Nesse período de intensas transformações econômicas, políticas e sociais, o nacionalismo educacional também tinha interesse na ampliação das bases eleitorais, pois a forma mais rápida de recomposição do poder político do grupo industrial-urbano dentro do processo democrático era pelo voto e isso somente poderia acontecer pela alfabetização dos adultos.

Essa visão da educação de adultos no processo político é inerente ao desenvolvimento humano como um todo, pois permite a pessoa se perceber como participante na sociedade onde vive. Por esse motivo, a difusão do ensino é importante na medida em que não seja visto apenas pelo caráter utilitário, mas como um princípio de justiça social, que proporciona a igualdade de oportunidades a todos, por meio de uma educação de base qualitativa.

Ainda no período final da Primeira República, surgem os chamados ‘profissionais da educação’, como o pedagogo Lourenço Filho, o jornalista Fernando Azevedo e outros, que, mesmo não tendo formação pedagógica, eram estudiosos dos assuntos educacionais. Esses profissionais eram o que hoje se denominaria de consultores educacionais, pois prestavam informações sobre administração escolar, elaboração de currículos e métodos de ensino, organização de cursos. Num primeiro momento, não interessava para eles a educação utilitária, colocada na arena política para se alcançar maior número de eleitores e sim a educação de qualidade, formadora do ser humano.

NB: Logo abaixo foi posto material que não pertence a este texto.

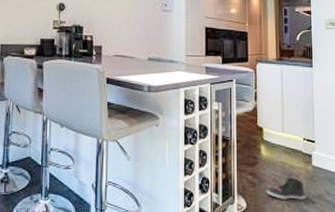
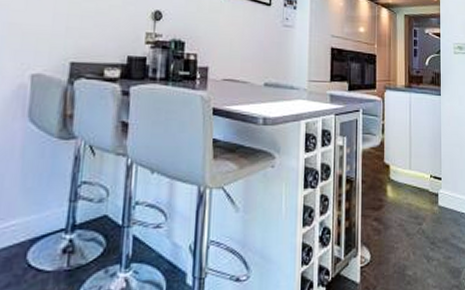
sneaker: present [267,177,306,200] -> none [392,220,432,247]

Mas a qualidade na educação deve vir acompanhada por políticas públicas de equiparação das diferenças de classe, pois pensar a qualidade apenas como elevação das exigências de entrada no sistema escolar, ou mesmo durante o transcurso do ensino, pode levar apenas a reprodução dos privilégios de classe. Pode-se trazer como exemplo, um episódio descrito por Nosella (2008) referente ao processo seletivo para ingresso na Escola Normal Secundária da cidade de São Carlos/SP, em janeiro de 1931:

Participava da banca o educador Lourenço Filho. Se apresentaram 119 candidatos, na primeira fase (aritmética) foram aprovados apenas 8 (oito). Ao final, passaram somente 4 (quatro). Os jornais da cidade registraram o fato que causou polêmicas e discussões. Nem sempre o rigor dos exames chegava e esses extremos, mas é certo que os pioneiros da educação não entenderam universalizar o ensino elementar rebaixando a sua qualidade. Ou seja, se os fatos aqui relatados evidenciam algum rigor “exagerado”, não se pode dizer, entretanto, que tais fatos não reflitam o clima geral de rigor e seriedade da escola daquela época. (NOSELLA, 2008, p. 170-171).

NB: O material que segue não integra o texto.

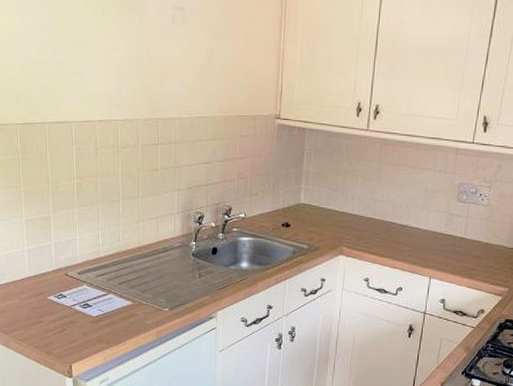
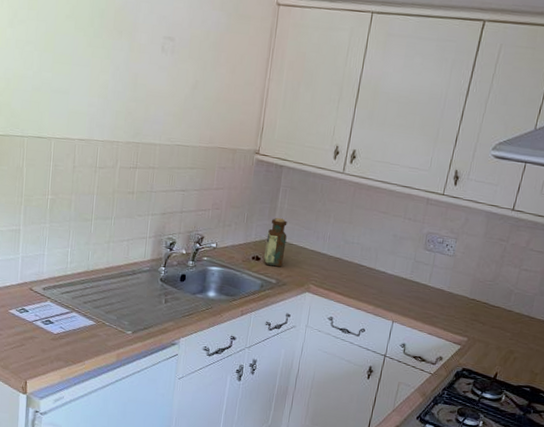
bottle: none [294,181,315,232] -> present [264,217,287,267]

O fundamento da qualidade na educação decorria das ideias da Escola Nova chegadas da Europa e dos EUA, inovadoras no sentido pedagógico, por enfatizar questões de método e de administração escolar, deram início a tecnificação de todo campo educacional e influíram na formação futura dos ‘profissionais da educação’. Essas ideias foram colocadas em prática nos Estados do Ceará (1923), da Bahia (1925), de Minas Gerais (1927/28), de Pernambuco (1928/29) e no Distrito Federal (1928). Os resultados da experiência no Distrito Federal serviram para a montagem dos Sistemas Estaduais de Educação, até então inexistentes no país.

Com respeito à educação de adultos, uma ação mais eficiente pode ser identificada na Reforma Educacional do Distrito Federal de 1928, que reorganizou os cursos noturnos com a denominação de Cursos Populares Noturnos, que deveriam ministrar o ensino primário elementar em dois anos a adultos analfabetos, ensino técnico elementar e cultura geral, sobretudo higiênica. Essa organização levou a um crescimento expressivo de matrículas (25% em 1929), mas sofreu uma paralisação no ano seguinte devido à Revolução de 30.

Segundo Frigotto (1996), as propostas de reformas educacionais localizadas e de inspiração liberal nesse período foram reproduções dos privilégios da classe dominante, pois as reformas na educação não geraram mudanças na sociedade ao não modificarem sua estrutura e o saber continuava a ser um privilégio de classe, e não para a maioria da população que não se beneficiou delas. O mesmo se deu, para Frigotto, durante o período da Revolução de 1930, do início da Segunda República até o fim do Estado Novo.